SEBRING, FLA. In and of itself, a three-shot victory at the 52nd Harder Hall Women's Invitational last week doesn't make University of Virginia senior Leah Wigger a front runner to claim the NCAA title come May. It does, however, offer a glimpse into just how talented the 22-year-old two-time All-American is and why you might want to keep an eye on her as the spring season begins in the next few weeks.
Following Wigger for her final 36 holes last week at Harder Hall CC (while working on a piece for Golf World's just launched Amateur section on the four women's events that make up the Orange Blossom circuit) I personally can vouch for the fact her win didn't come because she had total command of her driver. On the contrary, it seemed like the 2005 NCAA runner-up had developed an allergy to the fairway, a low duck hook making her mother, Lynn, more than a bit anxious in the crowd and suggesting the rust hadn't been totally knocked off her swing before she left her Louisville home for central Florida.
Apparently one thing is pretend you're a younger version of Annika Sorenstam with your irons. For as wild as Wigger was off the tee, it looked like she was in mid-summer form with her approach shots to the green. How else could she have opened with the only sub-par score of the first round (69), then posted a 67 Saturday afternoon to give herself a commanding five-shot lead through 54 holes (a 67 despite hitting less than half her fairways).
Most impressive was Wigger's finish to her third round Saturday, where she birdied her final three holes, rolling in putts of 12, 6 and 10 feet.

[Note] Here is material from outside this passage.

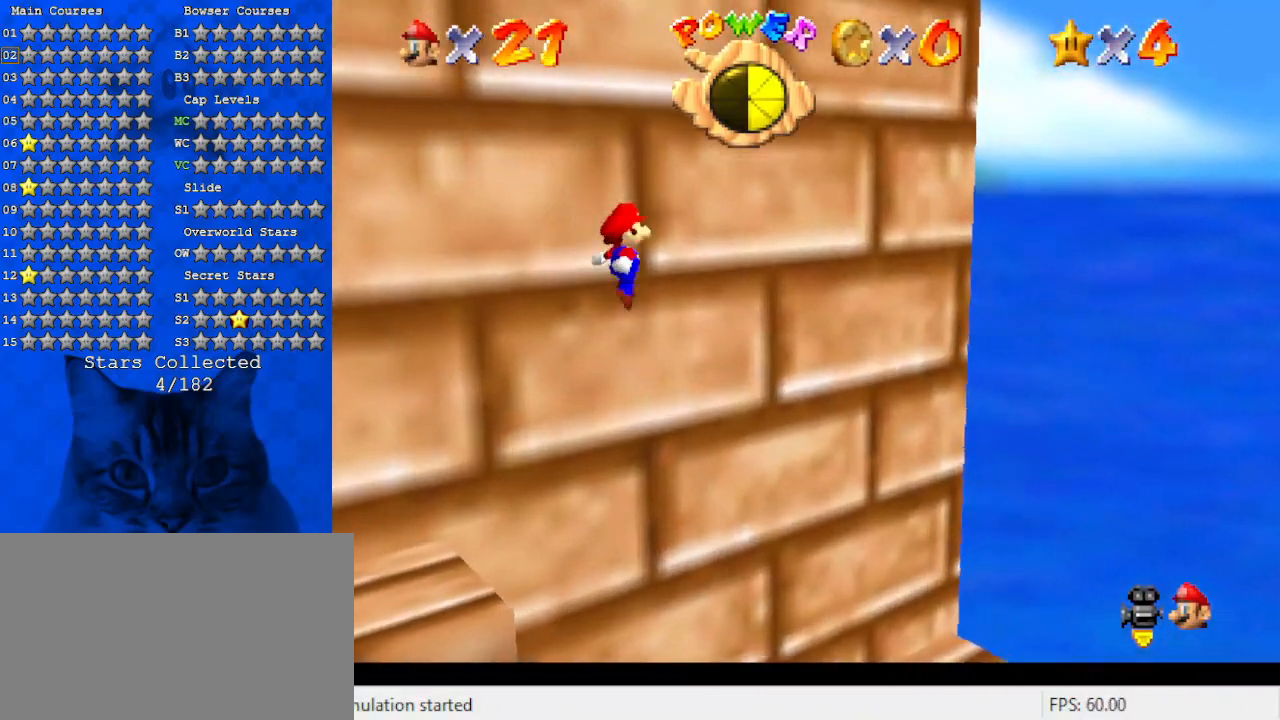
{"keys": ["ctrl", "left"], "events": [[100, "d", "up"], [200, "d", "down"], [200, "right", "up"], [300, "down", "down"], [300, "left", "down"], [333, "d", "up"], [433, "ctrl", "down"], [433, "down", "up"]]}
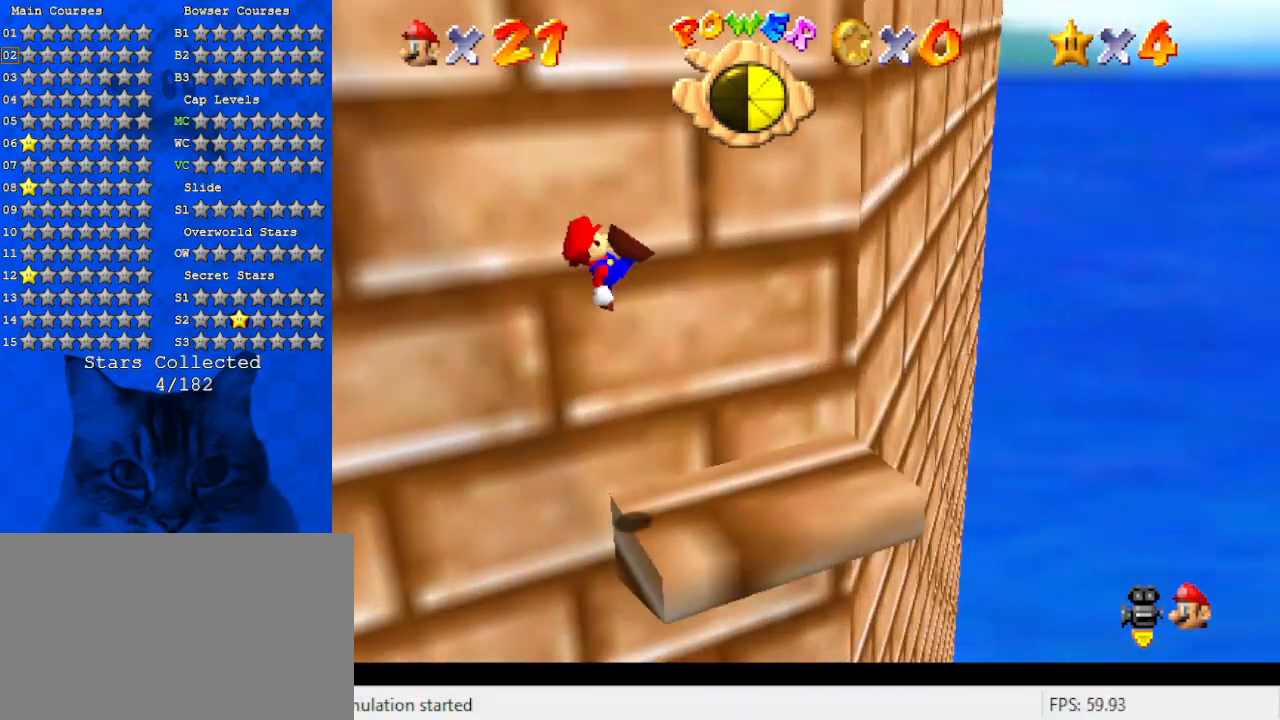
{"keys": [], "events": [[33, "left", "up"], [33, "right", "down"], [67, "ctrl", "up"], [67, "up", "down"], [133, "d", "down"], [133, "right", "up"], [233, "left", "down"], [267, "d", "up"], [267, "up", "up"], [367, "d", "down"], [400, "down", "down"], [400, "left", "up"], [500, "d", "up"], [500, "down", "up"]]}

This after she and the others in her final foursome (Auburn's Candace Schepperle, Vanderbilt's Jacqui Concolino and high schooler Sally Watson) were put on the clock by a rules official. "It was like that jump started her or something," Concolino joked afterward.
Actually, what strikes me most about Wigger--and why you need to remember her name come the post-season's her ability to bounce back after a bad hole. Saturday, while starting off the 10th tee, she bogeyed the 12th hole, only to make birdie on the 13th. After a bogey on the second hole, she birdied the third, the most difficult hole on the course.
Sunday, Wigger bogeyed the par-5 first hole and when Schepperle (an 18-year-old freshman who was pretty impressive herself last week en route to a runner-up finish) birdied it, the two-shot swing suggested we might have more excitement in Sebring than first thought. But back-to-back birdies by Wigger on the fourth and fifth holes stretched the margin back to five, allowing the woman who has already decided to turn pro after the college season play the Futures Tour to coast to a tournament-record tying eight-under 280 and her second national amateur title within a year.